* Document passage *
Purpose Part 2: Listening

For the sense of being which in calm hours rises, we know not how, in the soul, is not diverse from things, from space, from light, from time, from man, but one with them, and proceeds obviously from the same source whence their life and being also proceed.
— Ralph Waldo Emerson, Self-Reliance

I recently wrote a post about finding purpose and discussed ways I began to discover who I was and what I wanted. It has been rewarding to hone in but I’m learning that’s just the beginning. Now that I have the what, my focus is on the how. How do I express myself and bring my desires into being? There are dozens of books on the subject of goal setting, effective execution, etc. and I will likely get to those subjects in time. For now, I’d like to talk about an important step I had to take even before I could do any of that.

* Task set *
[1] In the Emerson quotation at the top of the Purpose post, list everything the sense of being is said to be "not diverse from."
[2] Answer each question from the Purpose post:
(a) Which work is the opening quotation taken from?
(b) Now that the writer has the what, what is the focus?
(c) Which two subjects are named as having dozens of books written on them?
The lines after the Purpose post are separate material and have no connection to it.

* Data excerpt *
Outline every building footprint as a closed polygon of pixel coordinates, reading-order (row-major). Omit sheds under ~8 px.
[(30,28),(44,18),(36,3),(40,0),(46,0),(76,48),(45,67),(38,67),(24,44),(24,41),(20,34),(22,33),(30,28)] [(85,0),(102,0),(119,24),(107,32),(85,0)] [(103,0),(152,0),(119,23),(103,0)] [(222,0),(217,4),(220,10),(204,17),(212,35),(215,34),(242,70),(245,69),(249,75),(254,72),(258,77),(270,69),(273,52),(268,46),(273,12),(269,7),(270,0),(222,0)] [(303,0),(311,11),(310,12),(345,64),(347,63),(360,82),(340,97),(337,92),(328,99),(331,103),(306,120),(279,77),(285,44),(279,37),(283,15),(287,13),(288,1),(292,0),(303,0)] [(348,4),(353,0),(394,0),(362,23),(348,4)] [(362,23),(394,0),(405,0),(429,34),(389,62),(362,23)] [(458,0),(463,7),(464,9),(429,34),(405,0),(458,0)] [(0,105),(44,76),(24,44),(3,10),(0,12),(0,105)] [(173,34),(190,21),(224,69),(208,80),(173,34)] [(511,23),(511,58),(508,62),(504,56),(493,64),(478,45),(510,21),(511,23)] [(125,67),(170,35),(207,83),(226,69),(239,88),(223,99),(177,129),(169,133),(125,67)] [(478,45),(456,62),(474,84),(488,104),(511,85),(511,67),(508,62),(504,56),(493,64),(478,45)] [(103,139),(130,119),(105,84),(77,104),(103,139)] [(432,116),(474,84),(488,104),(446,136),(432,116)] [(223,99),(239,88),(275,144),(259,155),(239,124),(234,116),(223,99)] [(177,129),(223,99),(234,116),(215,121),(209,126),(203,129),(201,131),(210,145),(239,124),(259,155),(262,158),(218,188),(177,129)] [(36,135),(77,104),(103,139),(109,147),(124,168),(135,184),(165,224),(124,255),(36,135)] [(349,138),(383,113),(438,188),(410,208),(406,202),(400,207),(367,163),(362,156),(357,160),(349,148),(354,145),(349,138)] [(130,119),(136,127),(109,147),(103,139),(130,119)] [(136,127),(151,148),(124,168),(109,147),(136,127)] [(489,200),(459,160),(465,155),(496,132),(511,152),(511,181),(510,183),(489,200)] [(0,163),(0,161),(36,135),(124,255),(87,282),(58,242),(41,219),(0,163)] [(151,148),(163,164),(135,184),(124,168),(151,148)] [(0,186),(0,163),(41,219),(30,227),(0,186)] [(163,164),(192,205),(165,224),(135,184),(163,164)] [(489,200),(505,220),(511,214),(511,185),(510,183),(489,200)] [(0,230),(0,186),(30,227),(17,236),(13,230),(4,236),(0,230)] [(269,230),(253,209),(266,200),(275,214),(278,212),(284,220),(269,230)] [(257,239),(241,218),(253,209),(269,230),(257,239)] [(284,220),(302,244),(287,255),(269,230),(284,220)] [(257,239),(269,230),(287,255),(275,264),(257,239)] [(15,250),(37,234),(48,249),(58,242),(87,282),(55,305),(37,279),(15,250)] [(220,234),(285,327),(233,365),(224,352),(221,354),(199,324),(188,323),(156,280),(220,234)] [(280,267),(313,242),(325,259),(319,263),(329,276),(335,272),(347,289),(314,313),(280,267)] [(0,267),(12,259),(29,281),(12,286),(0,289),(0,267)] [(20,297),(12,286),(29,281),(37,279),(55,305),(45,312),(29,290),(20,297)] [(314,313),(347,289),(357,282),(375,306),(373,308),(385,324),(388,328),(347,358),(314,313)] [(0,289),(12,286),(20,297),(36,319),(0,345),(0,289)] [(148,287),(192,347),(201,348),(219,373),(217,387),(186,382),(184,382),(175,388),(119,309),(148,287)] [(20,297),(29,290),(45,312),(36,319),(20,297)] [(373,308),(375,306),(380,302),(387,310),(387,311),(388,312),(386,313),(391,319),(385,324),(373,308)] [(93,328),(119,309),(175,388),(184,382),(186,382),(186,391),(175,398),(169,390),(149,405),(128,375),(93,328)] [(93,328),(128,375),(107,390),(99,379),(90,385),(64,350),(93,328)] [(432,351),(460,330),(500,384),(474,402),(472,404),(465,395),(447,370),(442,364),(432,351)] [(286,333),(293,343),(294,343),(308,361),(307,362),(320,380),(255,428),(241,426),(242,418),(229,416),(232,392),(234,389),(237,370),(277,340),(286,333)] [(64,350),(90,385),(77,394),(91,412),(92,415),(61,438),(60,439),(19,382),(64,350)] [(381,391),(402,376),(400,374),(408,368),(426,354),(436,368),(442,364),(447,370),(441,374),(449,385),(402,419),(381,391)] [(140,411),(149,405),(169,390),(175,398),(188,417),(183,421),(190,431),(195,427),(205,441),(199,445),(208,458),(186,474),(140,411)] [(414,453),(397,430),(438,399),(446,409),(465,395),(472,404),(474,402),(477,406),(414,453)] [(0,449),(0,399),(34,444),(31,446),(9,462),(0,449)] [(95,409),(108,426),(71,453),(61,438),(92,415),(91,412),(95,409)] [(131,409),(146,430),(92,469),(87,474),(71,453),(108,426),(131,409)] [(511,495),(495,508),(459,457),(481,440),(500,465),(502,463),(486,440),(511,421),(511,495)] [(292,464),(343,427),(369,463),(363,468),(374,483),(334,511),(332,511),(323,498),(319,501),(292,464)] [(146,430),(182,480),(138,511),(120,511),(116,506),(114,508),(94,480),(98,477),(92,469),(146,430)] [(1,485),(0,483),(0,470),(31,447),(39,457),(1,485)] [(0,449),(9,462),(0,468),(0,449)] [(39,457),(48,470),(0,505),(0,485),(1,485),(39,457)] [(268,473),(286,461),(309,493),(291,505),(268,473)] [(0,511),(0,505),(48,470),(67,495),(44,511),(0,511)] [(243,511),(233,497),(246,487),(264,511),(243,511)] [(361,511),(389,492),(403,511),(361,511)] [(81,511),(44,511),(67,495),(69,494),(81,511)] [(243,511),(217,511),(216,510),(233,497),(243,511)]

* Solution list *
[1] things, space, light, time, man

[2]
(a) Self-Reliance
(b) The how
(c) Goal setting and effective execution